The wedding ceremony would start at seven p.m. so we guests had the day off and a large party of us retired to the pool. There were pitchers of pina coladas, rum-soaked cherries, and synchronized swimming. Aaron stood on Kevin’s shoulders and left him bruised. I got some typing in but soon had to abandon the effort in favor of socializing like a human being. Such strange customs your species has…

For lunch, the groom wanted to go to Frostop’s, a local greasy-spoon chain. Kevin and Alison went along but A., Natalia and I decided we wanted to lay in some sort of counterbalance against the caloric excess of the upcoming reception dinner. We retired to Shuck’s on the Levee, one of the hotel’s restaurants, with a window-seat view of the casino boat and the muddy Mississippi, the tug boats chugging past with immense strings of barges. We ordered salads and were glad to finally finish a meal without feeling painfully full before even swallowing the last bite. In the late afternoon, everyone met up at the bar for a last round of drinks with Greg as a bachelor, as meaningless a term as that is among people who tend to live together for years before “the question” comes up, and then we all headed to our rooms to gussy ourselves up for the big night.

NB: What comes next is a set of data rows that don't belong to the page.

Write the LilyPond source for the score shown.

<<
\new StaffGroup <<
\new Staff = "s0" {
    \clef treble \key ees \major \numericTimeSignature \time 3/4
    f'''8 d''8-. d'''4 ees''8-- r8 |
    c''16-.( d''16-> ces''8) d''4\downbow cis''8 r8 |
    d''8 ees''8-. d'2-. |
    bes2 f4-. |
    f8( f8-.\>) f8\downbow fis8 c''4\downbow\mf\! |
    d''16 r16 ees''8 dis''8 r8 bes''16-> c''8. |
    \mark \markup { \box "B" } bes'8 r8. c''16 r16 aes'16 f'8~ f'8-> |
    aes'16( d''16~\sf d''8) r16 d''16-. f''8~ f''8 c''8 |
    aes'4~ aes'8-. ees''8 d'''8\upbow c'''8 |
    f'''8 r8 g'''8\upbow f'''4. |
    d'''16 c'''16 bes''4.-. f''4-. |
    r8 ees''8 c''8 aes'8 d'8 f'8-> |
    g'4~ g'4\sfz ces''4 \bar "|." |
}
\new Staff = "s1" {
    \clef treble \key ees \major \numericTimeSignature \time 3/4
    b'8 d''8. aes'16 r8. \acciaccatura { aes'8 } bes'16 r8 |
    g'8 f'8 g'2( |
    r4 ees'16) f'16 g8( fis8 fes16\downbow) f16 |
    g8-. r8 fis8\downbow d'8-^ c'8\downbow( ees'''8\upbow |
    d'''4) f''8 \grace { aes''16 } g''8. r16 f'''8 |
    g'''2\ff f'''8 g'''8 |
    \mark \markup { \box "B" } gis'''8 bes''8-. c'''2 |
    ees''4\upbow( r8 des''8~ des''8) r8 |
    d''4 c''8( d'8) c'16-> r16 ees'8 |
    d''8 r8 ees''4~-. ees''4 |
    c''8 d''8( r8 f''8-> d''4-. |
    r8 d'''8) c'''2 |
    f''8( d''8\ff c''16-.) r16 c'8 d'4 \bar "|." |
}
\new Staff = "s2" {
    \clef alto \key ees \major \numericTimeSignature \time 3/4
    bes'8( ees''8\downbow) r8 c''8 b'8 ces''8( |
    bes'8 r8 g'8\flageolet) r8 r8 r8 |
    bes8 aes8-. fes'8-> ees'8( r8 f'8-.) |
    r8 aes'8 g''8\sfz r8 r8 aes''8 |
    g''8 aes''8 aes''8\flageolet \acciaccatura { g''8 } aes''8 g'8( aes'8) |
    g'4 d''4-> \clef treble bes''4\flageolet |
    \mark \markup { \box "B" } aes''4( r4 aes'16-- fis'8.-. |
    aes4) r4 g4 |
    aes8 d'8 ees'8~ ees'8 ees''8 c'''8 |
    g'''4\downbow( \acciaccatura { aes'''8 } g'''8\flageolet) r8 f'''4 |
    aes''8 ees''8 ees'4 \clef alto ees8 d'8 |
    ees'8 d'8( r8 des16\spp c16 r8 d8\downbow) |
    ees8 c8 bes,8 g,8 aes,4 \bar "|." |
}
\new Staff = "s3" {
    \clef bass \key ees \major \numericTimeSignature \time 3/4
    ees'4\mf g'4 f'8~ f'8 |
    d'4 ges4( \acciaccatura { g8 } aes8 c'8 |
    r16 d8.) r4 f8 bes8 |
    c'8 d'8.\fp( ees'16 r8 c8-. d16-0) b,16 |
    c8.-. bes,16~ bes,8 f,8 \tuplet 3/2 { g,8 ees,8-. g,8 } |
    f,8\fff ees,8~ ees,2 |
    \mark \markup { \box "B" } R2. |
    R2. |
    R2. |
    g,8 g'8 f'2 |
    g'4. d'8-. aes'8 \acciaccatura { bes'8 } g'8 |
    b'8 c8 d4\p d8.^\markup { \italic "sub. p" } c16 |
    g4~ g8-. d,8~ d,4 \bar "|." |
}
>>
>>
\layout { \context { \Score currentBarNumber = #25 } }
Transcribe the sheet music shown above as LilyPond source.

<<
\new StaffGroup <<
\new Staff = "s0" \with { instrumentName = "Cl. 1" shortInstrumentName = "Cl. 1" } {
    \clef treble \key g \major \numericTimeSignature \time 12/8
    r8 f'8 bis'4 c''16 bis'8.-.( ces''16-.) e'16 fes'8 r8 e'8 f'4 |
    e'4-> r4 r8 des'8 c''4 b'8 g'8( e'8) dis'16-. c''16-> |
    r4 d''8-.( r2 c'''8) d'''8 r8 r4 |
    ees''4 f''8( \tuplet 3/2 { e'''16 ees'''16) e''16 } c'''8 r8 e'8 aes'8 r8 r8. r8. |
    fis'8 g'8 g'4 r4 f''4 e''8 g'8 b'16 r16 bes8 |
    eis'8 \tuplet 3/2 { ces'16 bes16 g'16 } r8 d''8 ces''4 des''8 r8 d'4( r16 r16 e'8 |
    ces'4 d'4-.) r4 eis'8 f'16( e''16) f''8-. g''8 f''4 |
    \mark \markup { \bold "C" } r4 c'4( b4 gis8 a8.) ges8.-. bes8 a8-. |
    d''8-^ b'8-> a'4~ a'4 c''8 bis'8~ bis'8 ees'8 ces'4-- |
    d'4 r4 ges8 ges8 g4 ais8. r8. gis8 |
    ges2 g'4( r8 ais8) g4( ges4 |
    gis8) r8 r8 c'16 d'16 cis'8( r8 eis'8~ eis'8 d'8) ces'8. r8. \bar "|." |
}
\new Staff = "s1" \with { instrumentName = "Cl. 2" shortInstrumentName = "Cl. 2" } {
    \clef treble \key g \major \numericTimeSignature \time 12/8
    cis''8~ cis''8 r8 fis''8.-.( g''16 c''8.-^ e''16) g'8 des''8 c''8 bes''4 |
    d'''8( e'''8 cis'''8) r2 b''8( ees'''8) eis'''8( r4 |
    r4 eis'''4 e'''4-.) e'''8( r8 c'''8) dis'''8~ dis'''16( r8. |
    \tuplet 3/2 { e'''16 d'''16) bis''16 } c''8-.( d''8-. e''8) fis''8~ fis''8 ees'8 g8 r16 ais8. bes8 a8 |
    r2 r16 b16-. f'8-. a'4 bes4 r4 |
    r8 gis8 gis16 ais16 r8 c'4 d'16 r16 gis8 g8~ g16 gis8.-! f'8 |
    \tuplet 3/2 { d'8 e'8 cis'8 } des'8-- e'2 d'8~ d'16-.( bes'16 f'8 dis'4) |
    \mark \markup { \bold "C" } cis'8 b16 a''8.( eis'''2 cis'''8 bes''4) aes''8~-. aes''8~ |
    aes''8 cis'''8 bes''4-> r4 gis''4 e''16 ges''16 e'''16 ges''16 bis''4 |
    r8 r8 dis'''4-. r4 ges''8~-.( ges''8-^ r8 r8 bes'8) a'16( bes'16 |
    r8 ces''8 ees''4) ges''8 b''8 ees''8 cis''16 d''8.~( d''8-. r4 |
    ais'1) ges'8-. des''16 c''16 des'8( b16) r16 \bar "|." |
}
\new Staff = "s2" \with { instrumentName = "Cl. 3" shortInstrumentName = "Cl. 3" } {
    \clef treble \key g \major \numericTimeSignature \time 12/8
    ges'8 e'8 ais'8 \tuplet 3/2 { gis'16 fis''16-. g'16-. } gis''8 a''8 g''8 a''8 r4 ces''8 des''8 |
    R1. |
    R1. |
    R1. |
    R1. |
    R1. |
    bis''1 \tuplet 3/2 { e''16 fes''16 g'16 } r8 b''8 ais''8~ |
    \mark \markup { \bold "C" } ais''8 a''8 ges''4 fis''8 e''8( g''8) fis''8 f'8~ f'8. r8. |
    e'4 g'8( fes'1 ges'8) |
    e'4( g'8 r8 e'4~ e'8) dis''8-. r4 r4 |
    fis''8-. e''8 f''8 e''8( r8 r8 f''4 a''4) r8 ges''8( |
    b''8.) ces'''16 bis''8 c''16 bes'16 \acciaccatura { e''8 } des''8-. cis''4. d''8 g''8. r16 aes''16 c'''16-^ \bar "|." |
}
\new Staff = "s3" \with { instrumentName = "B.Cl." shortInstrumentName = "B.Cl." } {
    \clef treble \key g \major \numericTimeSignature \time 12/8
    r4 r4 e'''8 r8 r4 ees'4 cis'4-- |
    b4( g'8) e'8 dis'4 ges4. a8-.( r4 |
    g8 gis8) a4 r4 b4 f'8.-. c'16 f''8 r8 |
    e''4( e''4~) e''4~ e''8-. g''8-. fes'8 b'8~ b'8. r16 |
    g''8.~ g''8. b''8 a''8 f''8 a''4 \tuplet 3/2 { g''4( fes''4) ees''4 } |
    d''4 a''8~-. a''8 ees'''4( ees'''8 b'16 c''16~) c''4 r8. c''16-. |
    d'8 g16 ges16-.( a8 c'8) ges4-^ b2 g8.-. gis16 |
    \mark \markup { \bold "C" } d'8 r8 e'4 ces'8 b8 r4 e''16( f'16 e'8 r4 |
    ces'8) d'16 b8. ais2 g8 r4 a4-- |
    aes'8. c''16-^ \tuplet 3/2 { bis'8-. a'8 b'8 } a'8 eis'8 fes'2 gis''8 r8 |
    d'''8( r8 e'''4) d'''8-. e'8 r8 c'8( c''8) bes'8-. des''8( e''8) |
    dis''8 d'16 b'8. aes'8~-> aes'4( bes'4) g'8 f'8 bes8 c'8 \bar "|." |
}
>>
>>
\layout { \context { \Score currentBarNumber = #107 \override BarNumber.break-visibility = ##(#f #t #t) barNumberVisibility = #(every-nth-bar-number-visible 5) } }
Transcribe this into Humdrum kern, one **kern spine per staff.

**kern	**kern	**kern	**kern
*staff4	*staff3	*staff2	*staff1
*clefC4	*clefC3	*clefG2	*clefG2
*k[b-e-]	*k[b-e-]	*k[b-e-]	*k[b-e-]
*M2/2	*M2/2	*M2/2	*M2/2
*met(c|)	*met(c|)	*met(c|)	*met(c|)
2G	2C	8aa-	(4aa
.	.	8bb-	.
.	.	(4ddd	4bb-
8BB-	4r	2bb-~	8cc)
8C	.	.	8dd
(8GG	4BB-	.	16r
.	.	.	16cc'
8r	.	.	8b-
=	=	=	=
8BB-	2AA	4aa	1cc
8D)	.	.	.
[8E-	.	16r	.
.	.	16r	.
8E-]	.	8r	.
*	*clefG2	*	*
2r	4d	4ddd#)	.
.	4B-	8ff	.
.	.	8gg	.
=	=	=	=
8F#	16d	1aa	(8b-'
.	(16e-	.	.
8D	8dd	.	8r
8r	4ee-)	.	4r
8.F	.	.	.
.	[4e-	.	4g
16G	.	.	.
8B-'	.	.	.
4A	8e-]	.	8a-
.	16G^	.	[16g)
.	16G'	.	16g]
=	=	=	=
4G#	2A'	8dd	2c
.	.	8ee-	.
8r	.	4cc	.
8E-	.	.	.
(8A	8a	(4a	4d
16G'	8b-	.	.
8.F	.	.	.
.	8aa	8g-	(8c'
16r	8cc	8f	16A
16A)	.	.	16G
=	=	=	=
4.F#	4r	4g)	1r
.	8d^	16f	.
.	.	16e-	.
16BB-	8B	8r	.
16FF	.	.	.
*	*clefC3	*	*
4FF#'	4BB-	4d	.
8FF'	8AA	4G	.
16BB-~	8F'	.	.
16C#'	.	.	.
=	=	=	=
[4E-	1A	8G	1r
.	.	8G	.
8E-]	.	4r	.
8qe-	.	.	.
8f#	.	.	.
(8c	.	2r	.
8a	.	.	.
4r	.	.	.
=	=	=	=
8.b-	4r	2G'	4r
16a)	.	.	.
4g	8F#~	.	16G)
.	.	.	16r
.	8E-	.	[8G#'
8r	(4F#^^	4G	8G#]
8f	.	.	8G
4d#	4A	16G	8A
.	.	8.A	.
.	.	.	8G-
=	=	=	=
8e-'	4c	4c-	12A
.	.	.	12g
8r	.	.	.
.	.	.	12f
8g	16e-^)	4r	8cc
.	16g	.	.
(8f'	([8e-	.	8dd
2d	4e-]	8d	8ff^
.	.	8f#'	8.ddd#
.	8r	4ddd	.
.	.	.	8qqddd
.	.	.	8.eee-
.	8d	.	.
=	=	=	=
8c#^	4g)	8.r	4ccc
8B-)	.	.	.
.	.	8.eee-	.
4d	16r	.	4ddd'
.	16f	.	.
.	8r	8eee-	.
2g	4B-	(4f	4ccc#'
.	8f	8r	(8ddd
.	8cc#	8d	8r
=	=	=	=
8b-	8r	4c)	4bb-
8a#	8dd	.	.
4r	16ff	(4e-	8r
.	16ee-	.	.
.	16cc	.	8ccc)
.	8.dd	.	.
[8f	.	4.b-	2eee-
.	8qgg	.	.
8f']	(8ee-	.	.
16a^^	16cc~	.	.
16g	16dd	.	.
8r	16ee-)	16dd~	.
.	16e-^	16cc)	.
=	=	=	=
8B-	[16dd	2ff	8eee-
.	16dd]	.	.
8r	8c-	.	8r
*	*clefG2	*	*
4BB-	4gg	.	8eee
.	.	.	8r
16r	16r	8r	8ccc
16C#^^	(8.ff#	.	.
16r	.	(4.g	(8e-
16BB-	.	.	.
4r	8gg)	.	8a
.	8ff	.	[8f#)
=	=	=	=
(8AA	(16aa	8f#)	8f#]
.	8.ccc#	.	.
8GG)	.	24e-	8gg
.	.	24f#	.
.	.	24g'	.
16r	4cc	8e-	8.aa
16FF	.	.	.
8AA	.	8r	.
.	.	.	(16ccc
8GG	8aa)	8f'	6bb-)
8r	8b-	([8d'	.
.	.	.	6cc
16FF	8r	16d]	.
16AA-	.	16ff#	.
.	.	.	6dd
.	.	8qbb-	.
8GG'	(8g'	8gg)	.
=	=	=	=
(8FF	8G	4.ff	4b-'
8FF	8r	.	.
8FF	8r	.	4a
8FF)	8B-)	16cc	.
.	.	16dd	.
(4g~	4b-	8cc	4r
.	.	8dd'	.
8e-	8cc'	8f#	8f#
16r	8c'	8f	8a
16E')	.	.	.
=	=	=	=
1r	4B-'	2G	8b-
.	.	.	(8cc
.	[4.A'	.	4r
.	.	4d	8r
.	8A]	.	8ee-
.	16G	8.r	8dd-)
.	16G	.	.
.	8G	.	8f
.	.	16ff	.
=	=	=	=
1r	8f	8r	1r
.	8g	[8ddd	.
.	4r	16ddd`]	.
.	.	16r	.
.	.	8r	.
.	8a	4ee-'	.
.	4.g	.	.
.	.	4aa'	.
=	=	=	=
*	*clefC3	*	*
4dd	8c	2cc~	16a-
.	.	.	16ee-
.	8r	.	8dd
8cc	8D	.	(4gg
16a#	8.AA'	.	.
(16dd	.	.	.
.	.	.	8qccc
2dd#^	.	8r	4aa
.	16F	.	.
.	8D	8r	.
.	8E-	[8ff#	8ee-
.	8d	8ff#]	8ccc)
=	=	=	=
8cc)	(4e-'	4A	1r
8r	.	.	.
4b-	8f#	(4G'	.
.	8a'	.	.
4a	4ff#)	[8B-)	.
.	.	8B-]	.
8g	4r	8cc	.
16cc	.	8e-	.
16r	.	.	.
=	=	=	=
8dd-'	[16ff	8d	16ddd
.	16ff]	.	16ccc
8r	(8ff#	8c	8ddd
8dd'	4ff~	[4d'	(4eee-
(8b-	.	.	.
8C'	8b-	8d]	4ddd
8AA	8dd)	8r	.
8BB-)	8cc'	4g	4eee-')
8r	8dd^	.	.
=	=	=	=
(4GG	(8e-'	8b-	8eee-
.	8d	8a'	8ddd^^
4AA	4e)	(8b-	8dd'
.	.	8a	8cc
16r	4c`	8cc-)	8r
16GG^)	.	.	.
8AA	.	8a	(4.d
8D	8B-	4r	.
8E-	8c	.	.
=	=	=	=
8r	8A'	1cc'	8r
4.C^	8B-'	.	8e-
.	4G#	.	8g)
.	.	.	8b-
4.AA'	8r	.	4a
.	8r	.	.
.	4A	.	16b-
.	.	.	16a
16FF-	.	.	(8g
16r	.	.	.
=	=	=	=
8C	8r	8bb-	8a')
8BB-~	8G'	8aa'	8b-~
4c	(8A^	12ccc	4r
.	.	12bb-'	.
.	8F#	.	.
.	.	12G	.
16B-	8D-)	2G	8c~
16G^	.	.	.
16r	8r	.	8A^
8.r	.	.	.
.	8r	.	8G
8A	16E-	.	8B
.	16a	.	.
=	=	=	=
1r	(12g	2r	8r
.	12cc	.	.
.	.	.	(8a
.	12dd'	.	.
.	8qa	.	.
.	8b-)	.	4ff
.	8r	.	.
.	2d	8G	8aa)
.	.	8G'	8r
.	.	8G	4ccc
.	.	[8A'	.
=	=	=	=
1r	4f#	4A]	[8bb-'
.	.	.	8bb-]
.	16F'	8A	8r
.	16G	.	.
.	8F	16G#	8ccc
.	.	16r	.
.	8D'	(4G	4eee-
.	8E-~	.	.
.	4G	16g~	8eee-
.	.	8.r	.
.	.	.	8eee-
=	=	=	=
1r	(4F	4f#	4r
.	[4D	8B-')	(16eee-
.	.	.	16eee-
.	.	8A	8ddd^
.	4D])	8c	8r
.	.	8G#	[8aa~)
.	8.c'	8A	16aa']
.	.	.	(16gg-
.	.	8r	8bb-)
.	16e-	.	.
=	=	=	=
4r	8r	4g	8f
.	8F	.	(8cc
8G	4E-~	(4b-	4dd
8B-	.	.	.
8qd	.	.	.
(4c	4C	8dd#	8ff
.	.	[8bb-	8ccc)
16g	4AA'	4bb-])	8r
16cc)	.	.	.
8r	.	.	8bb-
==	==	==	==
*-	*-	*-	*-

The wedding was an outdoor ceremony behind Erin’s parents’ house, officiated by a Unitarian minister who for some reason worked the fact that he was a Unitarian minister into his service about a half dozen times. Two to three hundred people watched from white folding chairs ranged in the grass. Trees loomed overhead (and power lines), and birds provided musical accompaniment. With the ceremony over, guests helped themselves to homemade etouffe and artichoke dip and crackers and cheese for appetizers, with two massive vats of jambalaya for the main course. One of Erin’s cousins, a mortician who moonlights as a limo driver, tended bar and mixed them strong. A local band played for the dancers, the average age of whom was kept low by a pack of little girls who spent the evening whirling and running across the dance floor. The cake cutting was in the living room, where a table groaned under the weight of nine different cakes. A groom’s cake in the next room was fashioned to look like a cheeseburger the size of a car’s tire.

The wedding party’s tuxedo rentals had been of sufficient quantity that the store had thrown in a limousine ride for free, and Erin and Greg were nice enough to offer a ride for everyone headed back to the hotel. Sometimes you see a limo going by and imagine that a wild party is ensuing behind those tinted windows, but really it was all we could do to stay awake.